Let us define a random variable $X$ with density function $p(x)$. We wish to calculate $\mathbb{E}[f(X)] = \int f(x)p(x)dx$. We can compute the expectation by Monte Carlo simulations as
$$\mathbb{E}[f(X)] =\frac{1}{N} \sum_{i=1}^{N} f(x_i)p(x_i)$$
where $x_i$ are sampled from $p(x)$.
Sometimes it is impossible to generate random samples from $p(x)$. In such cases we use importance sampling and estimate
$$\mathbb{E}[f(X)] =\frac{1}{N} \sum_{i=1}^{N} \frac{f(x_i)p(x_i)}{g(x_i)}$$
where $x_i$ are sampled from $g(x)$.
My question is that if we know that $\delta_1 \le \mathbb{E}[f(X)] \le \delta_2$, then how do we exploit this information in estimating $\mathbb{E}[f(X)]$ using importance sampling.

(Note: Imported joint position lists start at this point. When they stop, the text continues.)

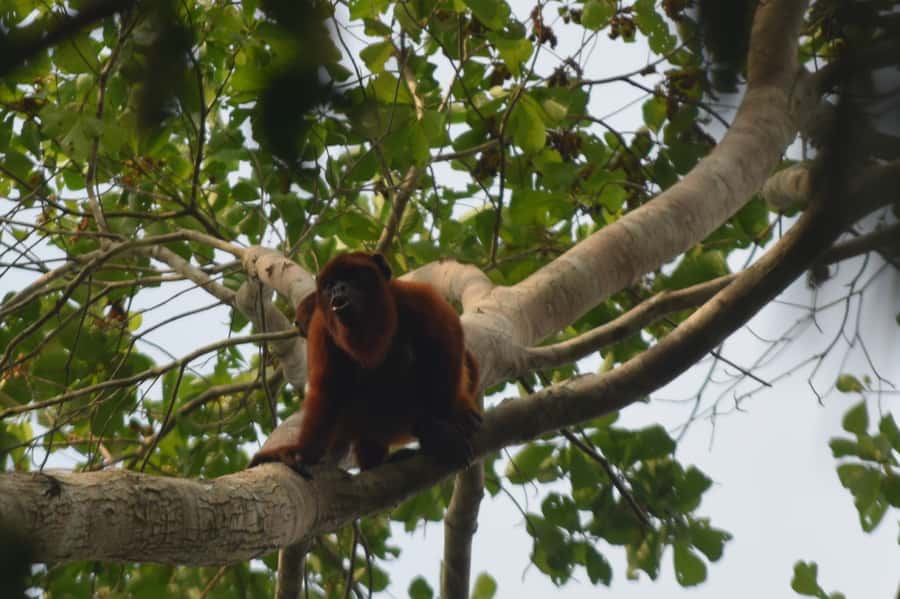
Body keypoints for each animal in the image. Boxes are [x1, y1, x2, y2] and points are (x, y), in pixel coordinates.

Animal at [250, 252, 481, 474]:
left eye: (352, 277)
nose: (338, 288)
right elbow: (327, 390)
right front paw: (300, 453)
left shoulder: (416, 298)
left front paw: (441, 427)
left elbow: (448, 342)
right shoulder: (322, 329)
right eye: (330, 284)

I've done a lot of google search looking for importance sampling with prior information etc. However, the closest that I have come to involve evaluating the $\mathbb{E}[f(X)]$ over some subset of the support of the random variable $X$.
Still it does not help me with utilizing the additional information that I have about $\mathbb{E}[f(X)]$ from the bounds.
I would like to know the following:
Has such a thing been studied?
If yes, can somebody point me to a useful reference?